On December 8th, Catholics celebrate The Feast of the Immaculate Conception. The church requires all Catholics to believe in the four Marian Doctrines. The four Marin doctrines are The Divine Motherhood, Perpetual Virginity, the Immaculate Conception, and The Assumption. People often misunderstand these four Marian doctrines of the Church. Protestants accuse the Catholic Church of elevating Mary beyond what scripture allows. In honor of Mary’s feast-day, I will attempt to defend her immaculate conception.
We must first define the concept of the Immaculate Conception. This belief states that Mary was born without original sin. When Adam and Eve ate from the tree of knowledge, they separated themselves from God. This fallen state is passed on to future generations and is known as original sin. Mary did not suffer from this separation and thus she was able to live a holy life.
The Bible does not explicitly mention the Immaculate Conception. It also does not say that Mary was free from sin. However. logic can help us arrive at this conclusion. We know that God’s grace destroys sin. That sin cannot exist in God’s presence. If that is true, then if Mary is carrying the son of God in her womb, the sin in her would need to be destroyed. We also know that Jesus’ death on the cross makes us holy and redeems us. We know that this saving act is not stuck in time. Rather, Jesus’ salvific act exists outside of time. If this were not true, then Jesus could not save future humanity. Similarly, Jesus’ saving act could be applied in anticipation of the cross. Mary receives the benefit of salvation before the Cross occurs. She receives it from Jesus, not by her effort, but by God choosing her. She, in essence, is the first disciple. Most Protestants argue that this logic while sound contradicts Roman 3:23. I will address the Bible next.
First I want to look at a pattern established in The Old Testament. When a wife was barren, she would go to the temple and pray for a child. Often she would receive instructions from God that she would need to follow. She would normally dedicate her child to God. One such example occurs in Judges 13:2-5. In this passage, an angel of the Lord tells an unnamed woman that her child will be dedicated to God from the womb. He tells her that she must not drink wine nor eat anything unclean. This woman had to be ritualistically pure in order to dedicate her son to God. How pure must the Virgin Mary be in order to have the son of God? Well, if Luke 1:28 is an indication, then Mary was sinless.
The bible implies the Immaculate conception in Luke 1:28.
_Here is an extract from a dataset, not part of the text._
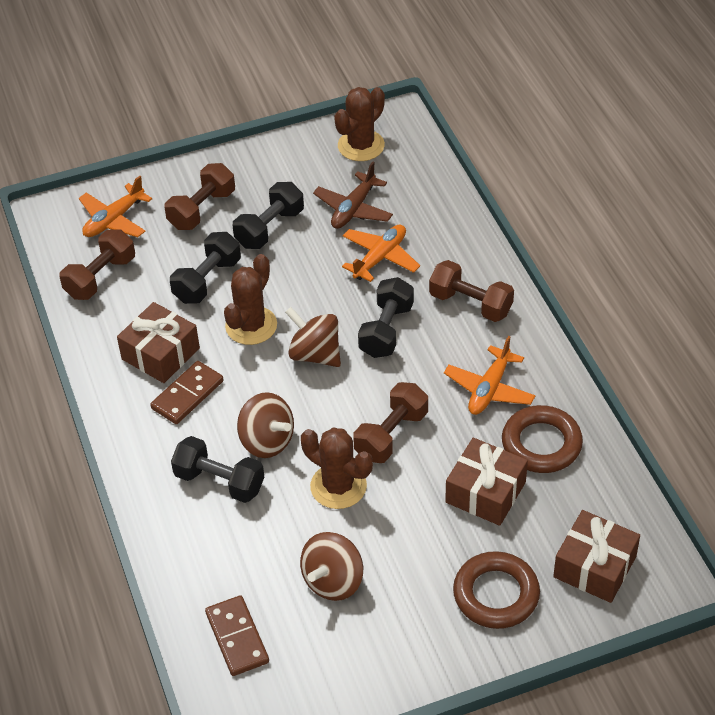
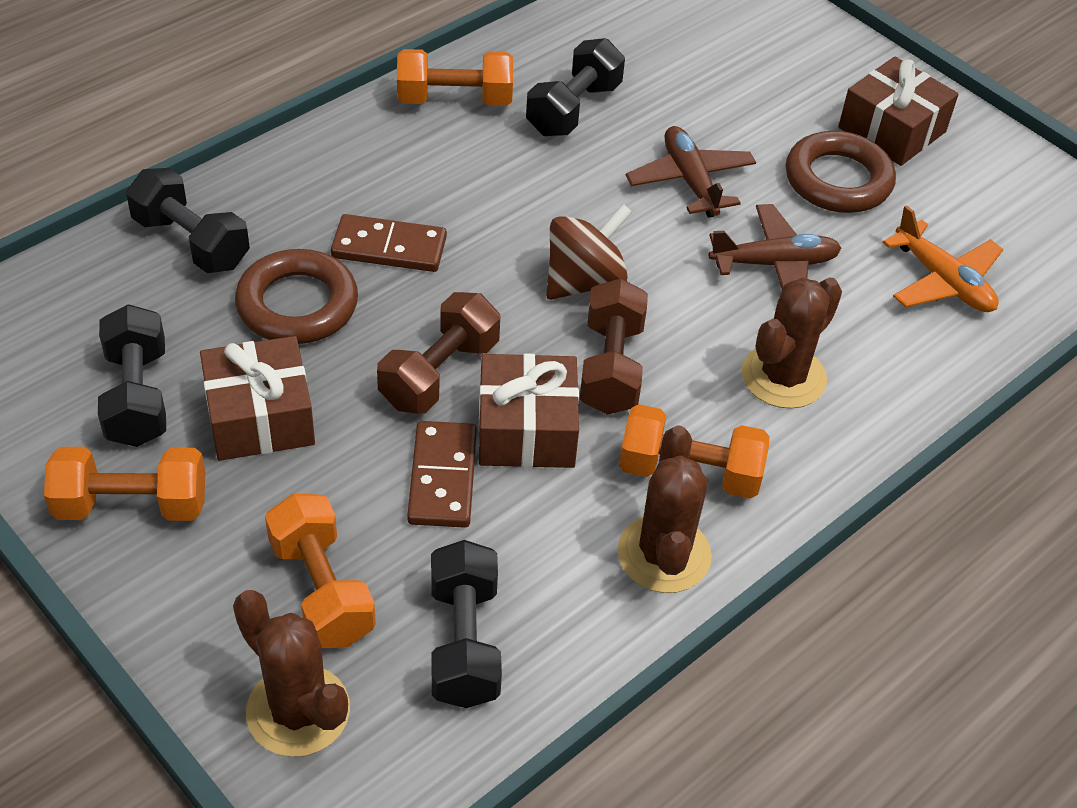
brown dumbbell: [59,229,135,300] [164,163,235,230] [353,382,428,463] [429,260,514,322] = 4 -> [377,292,501,414] [580,278,648,415] = 2
brown plane: [313,161,393,229] = 1 -> [626,126,756,218] [709,204,841,289] = 2
brown spinning top: [237,392,294,458] [285,307,341,367] [300,532,363,601] = 3 -> [546,204,632,300] = 1
orange dumbbell: none = 0 -> [44,447,205,521] [265,494,376,648] [397,49,513,106] [619,404,770,498] = 4
orange plane: [79,176,152,237] [342,225,420,282] [444,336,535,415] = 3 -> [883,205,1003,312] = 1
Hail full of Grace, the Lord is with you.
The Greek word for full of Grace is kecharitōmene. The thing one has to understand about biblical Greek is that every verb has a tense, an object, a voice, and a mood 1. When one looks up the meaning of the word in the Bible, it will not address the tense, object, voice, or mood. For example, in English, a dictionary will give you the tense, whether it be present, past or future. Biblical Greek does not work that way. When you look up a passage in a concordance, you get the definition of the root word. In Luke 1:28 the root word for “full of Grace” is charitoō. Strong’s Greek to English dictionary defines, charitoō as ‘to grace’. In Luke 1:28 the verb tense is written in the perfect past participle tense. Verb tenses in Greek work differently than the tenses in English. The past tense in English refers to an action that was done in the past. In biblical Greek, the tense refers to the type of action 1. The Greek perfect tense refers to a completed action with ongoing effects 1. Thus in Luke 1:28 the verses are actually saying something like, “greetings Mary, who was graced and is being filled with grace.” If God fills a person with grace continuously then sin cannot exist in that person (Ephesians 2:5,8)2.
Some people point to Romans 3:23 as the reason to not believe in the Immaculate Conception. St. Paul writes that “all have sinned…” People argue that by saying all have sinned, there is no room for Mary to be sin free. However, let’s compare this to Romans 5:12. Here Paul writes, “Death spread to all men because “all have sinned.” This ‘all’ that Paul is using cannot be taken literally. To do so would contradict the Bible. In Hebrews 11:5-6, the Bible states, “Enoch pleased God and was taken by God.” If he was taken by God then he did not die. Therefore death did not spread to all men. Thus, we must acknowledge that Paul uses ‘all’ as an exaggeration and not literal fact. If Paul is consistent then the same applies to the all used in Romans 3:23. Like Enoch is an exception for death to all, Mary is the exception for all have sinned.
The argument for the Immaculate Conception has a strong biblical base. Mary was the first disciple. She was the first person to be saved by Christ and the first person to say yes to him. For these reasons, she holds a high place of honor in Catholic Spirituality. I desire to go from grace to grace as she did. The sacraments enable me to be in a state of grace. Thus I can strive to say yes as she did.